## WHAT YOU WILL DO
Copy every one of the rows below word for word.

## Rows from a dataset

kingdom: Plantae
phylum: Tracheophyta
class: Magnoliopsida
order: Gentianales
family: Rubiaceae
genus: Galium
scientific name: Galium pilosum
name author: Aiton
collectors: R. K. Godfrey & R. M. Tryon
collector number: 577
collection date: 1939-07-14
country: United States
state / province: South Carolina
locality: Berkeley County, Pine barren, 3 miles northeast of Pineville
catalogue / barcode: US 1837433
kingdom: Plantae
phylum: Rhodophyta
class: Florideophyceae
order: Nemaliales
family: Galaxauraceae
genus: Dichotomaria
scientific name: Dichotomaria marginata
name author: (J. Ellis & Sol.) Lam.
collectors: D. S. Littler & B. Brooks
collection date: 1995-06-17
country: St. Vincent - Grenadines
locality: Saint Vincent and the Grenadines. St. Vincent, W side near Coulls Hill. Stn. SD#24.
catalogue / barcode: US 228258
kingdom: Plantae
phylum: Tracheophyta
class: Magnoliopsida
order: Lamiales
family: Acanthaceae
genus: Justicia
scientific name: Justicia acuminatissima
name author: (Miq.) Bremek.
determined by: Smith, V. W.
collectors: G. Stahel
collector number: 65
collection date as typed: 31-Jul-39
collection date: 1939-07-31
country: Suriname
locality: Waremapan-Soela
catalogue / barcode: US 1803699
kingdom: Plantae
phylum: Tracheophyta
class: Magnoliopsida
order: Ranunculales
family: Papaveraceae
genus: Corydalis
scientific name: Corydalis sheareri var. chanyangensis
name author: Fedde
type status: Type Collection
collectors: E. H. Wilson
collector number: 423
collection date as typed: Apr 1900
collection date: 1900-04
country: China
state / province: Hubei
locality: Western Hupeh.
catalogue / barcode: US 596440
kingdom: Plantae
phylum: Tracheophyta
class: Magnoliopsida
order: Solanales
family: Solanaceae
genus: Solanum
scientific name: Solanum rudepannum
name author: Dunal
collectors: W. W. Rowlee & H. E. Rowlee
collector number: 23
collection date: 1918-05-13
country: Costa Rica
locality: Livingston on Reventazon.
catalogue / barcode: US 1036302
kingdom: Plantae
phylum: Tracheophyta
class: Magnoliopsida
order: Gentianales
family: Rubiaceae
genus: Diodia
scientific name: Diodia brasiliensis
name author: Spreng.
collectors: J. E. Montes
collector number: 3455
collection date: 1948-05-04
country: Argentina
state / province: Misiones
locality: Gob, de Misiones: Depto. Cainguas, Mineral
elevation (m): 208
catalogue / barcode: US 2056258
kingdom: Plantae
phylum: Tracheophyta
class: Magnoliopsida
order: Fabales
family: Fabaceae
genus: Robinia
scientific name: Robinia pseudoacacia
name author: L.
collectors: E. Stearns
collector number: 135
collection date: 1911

## COMPLETE ANSWER
kingdom: Plantae
phylum: Tracheophyta
class: Magnoliopsida
order: Gentianales
family: Rubiaceae
genus: Galium
scientific name: Galium pilosum
name author: Aiton
collectors: R. K. Godfrey & R. M. Tryon
collector number: 577
collection date: 1939-07-14
country: United States
state / province: South Carolina
locality: Berkeley County, Pine barren, 3 miles northeast of Pineville
catalogue / barcode: US 1837433
kingdom: Plantae
phylum: Rhodophyta
class: Florideophyceae
order: Nemaliales
family: Galaxauraceae
genus: Dichotomaria
scientific name: Dichotomaria marginata
name author: (J. Ellis & Sol.) Lam.
collectors: D. S. Littler & B. Brooks
collection date: 1995-06-17
country: St. Vincent - Grenadines
locality: Saint Vincent and the Grenadines. St. Vincent, W side near Coulls Hill. Stn. SD#24.
catalogue / barcode: US 228258
kingdom: Plantae
phylum: Tracheophyta
class: Magnoliopsida
order: Lamiales
family: Acanthaceae
genus: Justicia
scientific name: Justicia acuminatissima
name author: (Miq.) Bremek.
determined by: Smith, V. W.
collectors: G. Stahel
collector number: 65
collection date as typed: 31-Jul-39
collection date: 1939-07-31
country: Suriname
locality: Waremapan-Soela
catalogue / barcode: US 1803699
kingdom: Plantae
phylum: Tracheophyta
class: Magnoliopsida
order: Ranunculales
family: Papaveraceae
genus: Corydalis
scientific name: Corydalis sheareri var. chanyangensis
name author: Fedde
type status: Type Collection
collectors: E. H. Wilson
collector number: 423
collection date as typed: Apr 1900
collection date: 1900-04
country: China
state / province: Hubei
locality: Western Hupeh.
catalogue / barcode: US 596440
kingdom: Plantae
phylum: Tracheophyta
class: Magnoliopsida
order: Solanales
family: Solanaceae
genus: Solanum
scientific name: Solanum rudepannum
name author: Dunal
collectors: W. W. Rowlee & H. E. Rowlee
collector number: 23
collection date: 1918-05-13
country: Costa Rica
locality: Livingston on Reventazon.
catalogue / barcode: US 1036302
kingdom: Plantae
phylum: Tracheophyta
class: Magnoliopsida
order: Gentianales
family: Rubiaceae
genus: Diodia
scientific name: Diodia brasiliensis
name author: Spreng.
collectors: J. E. Montes
collector number: 3455
collection date: 1948-05-04
country: Argentina
state / province: Misiones
locality: Gob, de Misiones: Depto. Cainguas, Mineral
elevation (m): 208
catalogue / barcode: US 2056258
kingdom: Plantae
phylum: Tracheophyta
class: Magnoliopsida
order: Fabales
family: Fabaceae
genus: Robinia
scientific name: Robinia pseudoacacia
name author: L.
collectors: E. Stearns
collector number: 135
collection date: 1911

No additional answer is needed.